A.G. Barlewi Wow! What am I reading hear? " I tend to shy away whn my group has too many BLACK ppl" thts crazy ridiculous, if I may say so myself. While ur shying away from your own ppl, u cld/shld encourage those tht perhaps are afraid or simply a bit uncomfortable to emmerse themselves in their new environment to open up a bit more and take steps out of their isolated boxes. Ur shying away is just as bad, if not worse, as only wanting to communicate wth othr Black Americans or othr Black ppl period.
@Stacy I understand your question and I agree tht while living in anothr country/culture/way of life other than our own, sure it is quite important to engulf urself and become acclaimated in the new environment. Its important for survival, for understanding their way of life aside from our own norms and traditions, but to shy away from or turn your back to/on othr Blacks simply bc we are Black or bc YOUR "group" has too many Blacks, is simply THE MOST! Wow!

If I may ask Sophia, which country are u currently living in and how long hav u lived there?
Tuesday at 3:30pm via mobile · Like ·  1

Alona Elisha Ballard I try to hang with people of ALL different backgrounds. I have learned so many beauty tips, recipes and of course the language when I'm not around the people that look like me.
Tuesday at 8:59pm via mobile · Like ·  4

Jamasian Kiana Christie I think Sophia has a point. When I studied abroad hanging out with "too many" black people really detracted from the experience of being abroad. Not many wanted to explore and immerse.
Wednesday at 2:54pm · Like

A.G. Barlewi Wht is then considered "too many"? So then, whn there are so-called "too many", do you then elect not to endulge or interact? So should I b counting Black Americans or Black ppl in general? "Ugh oh, thts too many black folks. Let me make a conscious decision and not "hang" out wth thm bc I'm not going to get the full experience of this country." Thanks for the tips guys. I'm taking notes, and sure to have an awesome and more cultural experience starting now and when I relocate to my nxt country. " Look, ladies, sure it is absolutely important to interact and mingle wth locals of the country to experience and learn many things tht u typically wld not and cld not learn and or experience wth anthr expat, hwevr alloting not to engage othr Blacks simply bc they r black, is, in my opinion, discriminative.

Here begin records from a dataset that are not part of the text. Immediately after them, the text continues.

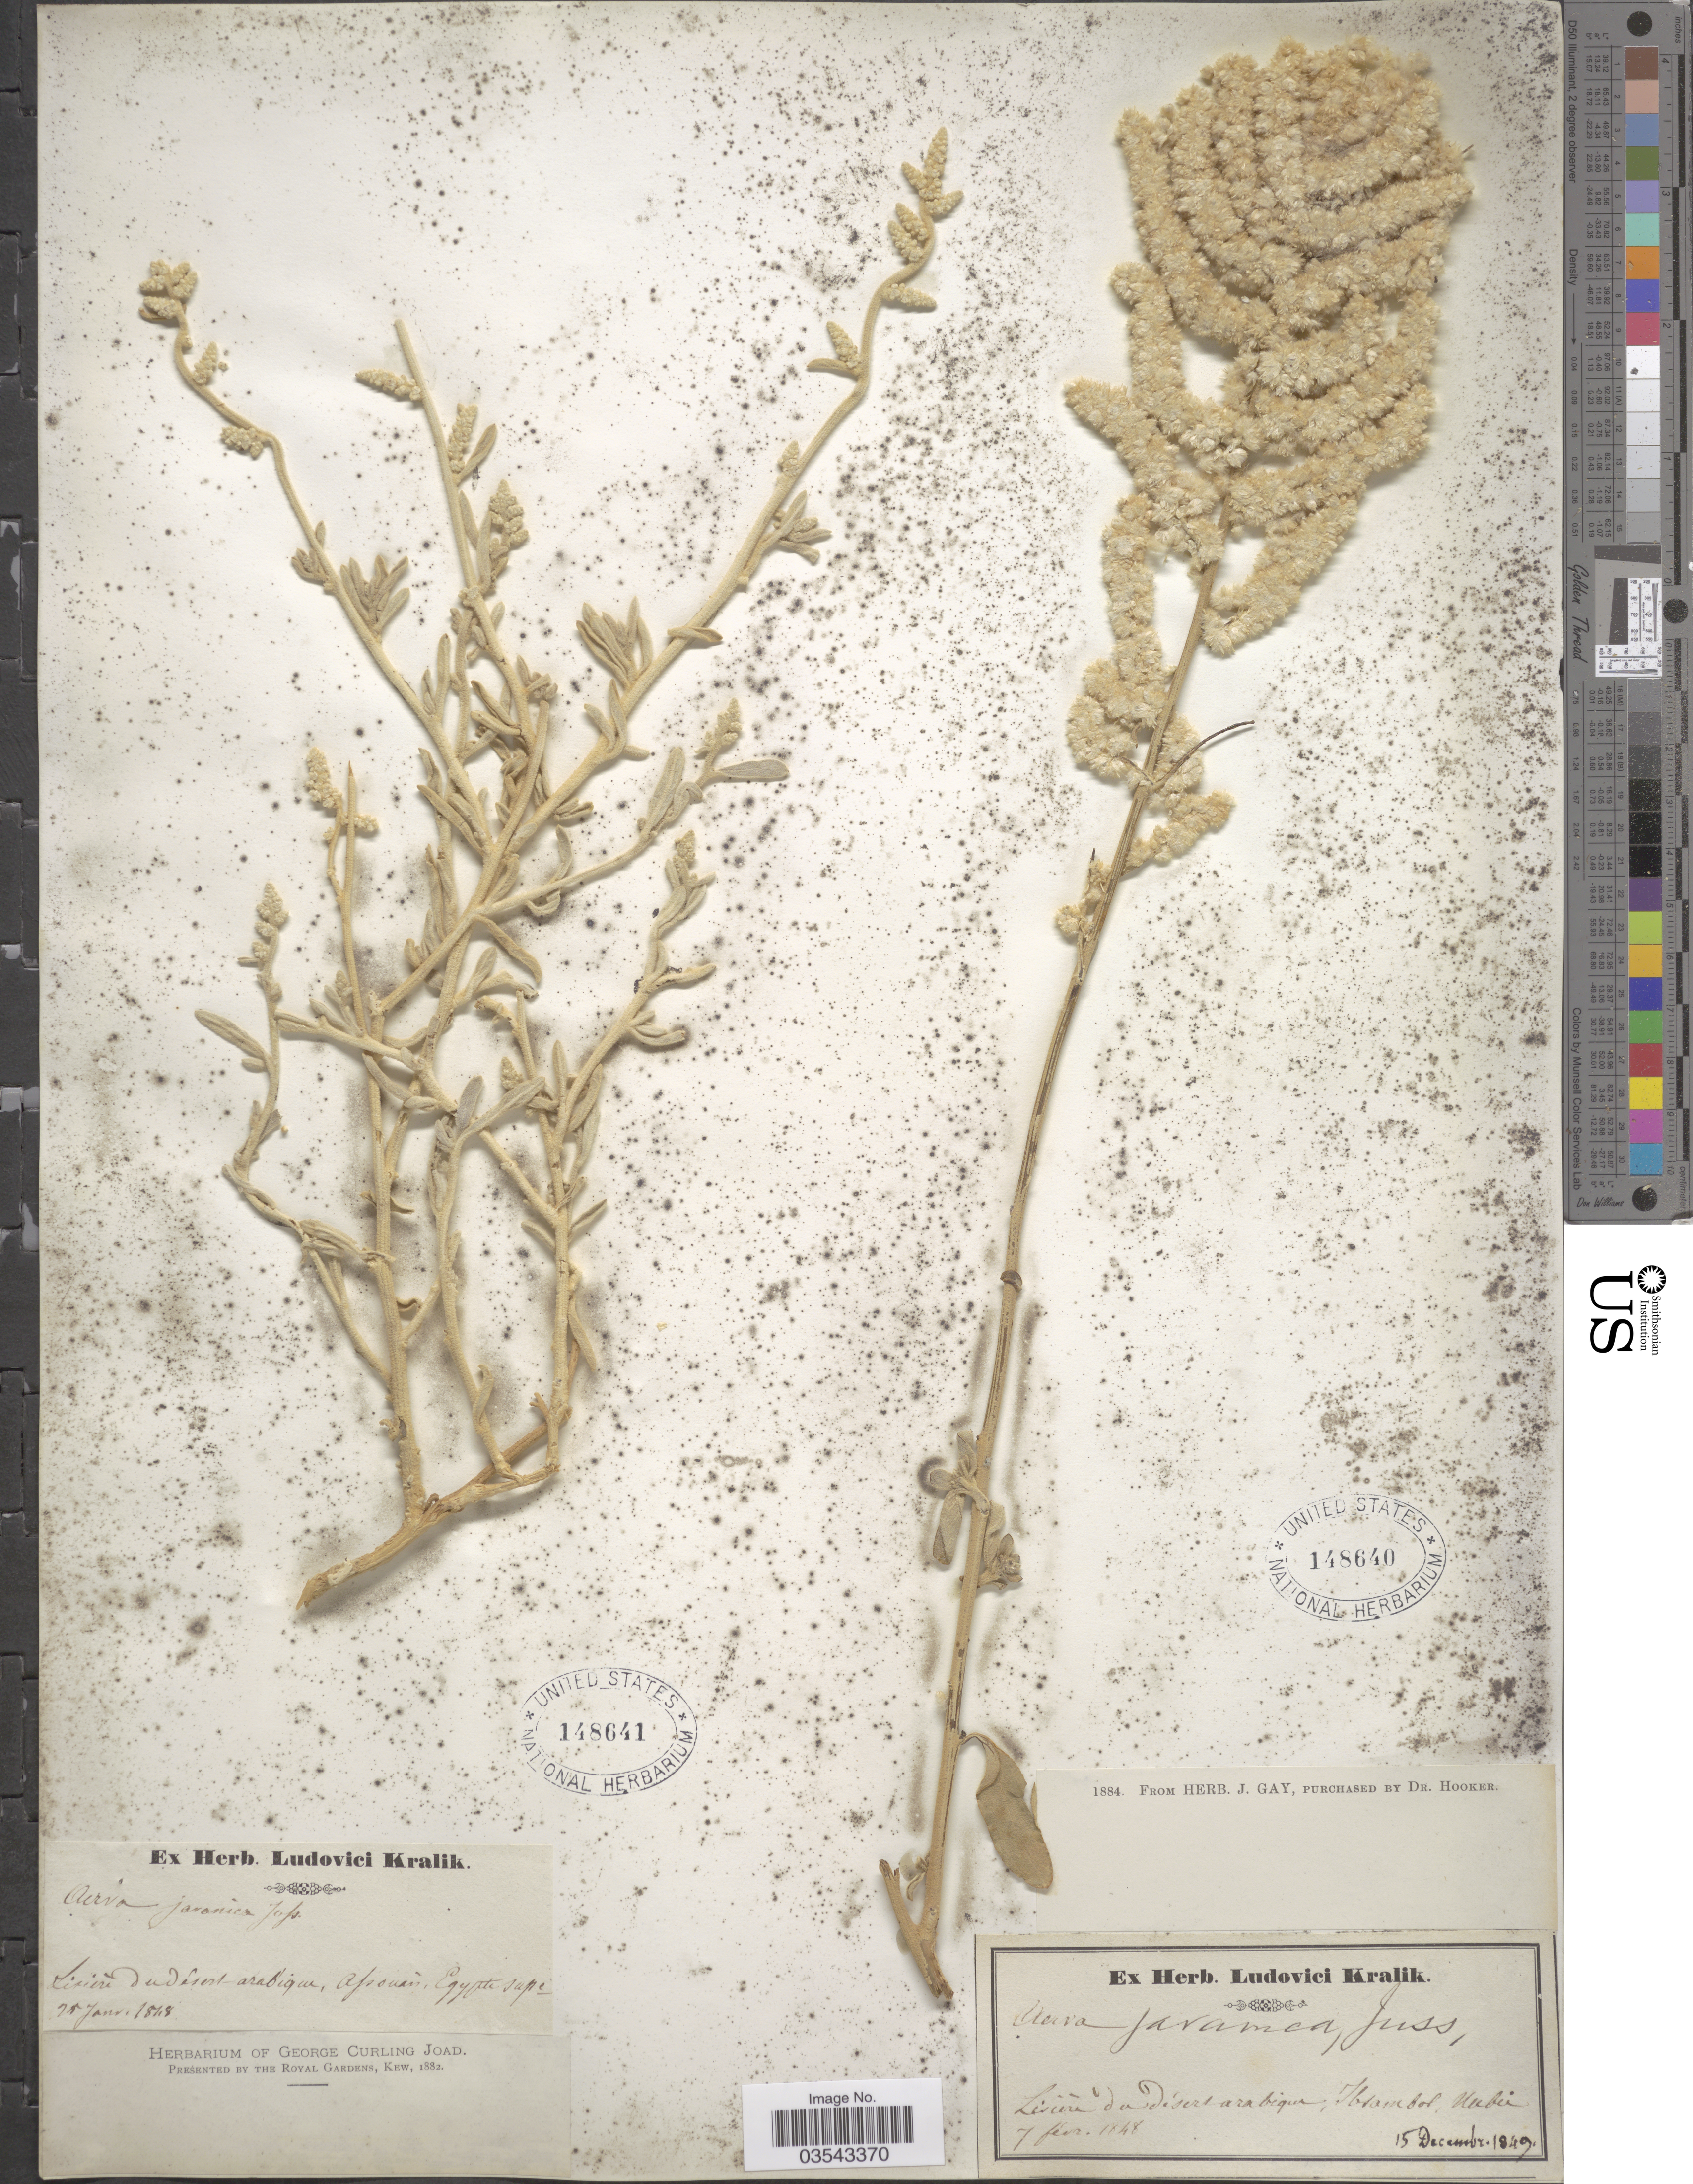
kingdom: Plantae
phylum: Tracheophyta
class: Magnoliopsida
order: Caryophyllales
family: Amaranthaceae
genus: Aerva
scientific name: Aerva javanica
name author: (Burm. f.) Juss. ex Schult.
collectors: ex herb. L. Kralik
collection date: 1848-02-07/1849-12-15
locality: Lisiére du desert arabique: Ibrambol [interpreted], Nubei.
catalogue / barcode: US 148640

Many of you ladies are teachers, I presume, or students and or othr professionals, tho as teachers, a sense of learning and sharing togethr. We are all abroad bc we subscribed to new experiences and ways of thinking outside our normal "Black American" box..some of us more agressive than the othr. We are all students in these foregn lands, but its equally important to serv a educator as well. Each one Must Teach One.
Much love WOCLA!
Wednesday at 6:16pm via mobile · Like

Lisa Hayes WHen in Korea (back in 1990-1991) I lived with a korean family who spoke very little english. I used and was studying Korean. I had some western friends, and some black and african included, but saw them seldom. I spent my personal time in coffee shops writing letters to friends, and visiting sites with Korean friends who also spoke little english.
Wednesday at 6:23pm · Like ·  3

Sophia Walker WOW 1991!!! You should come back one day and see how much it has changed if you haven't already been to visit!
Wednesday at 7:59pm · Like ·  1

Sophia Walker ‎Tasha I was thinking about your farewell dinner and I loved how there were so many different people and backgrounds at your party!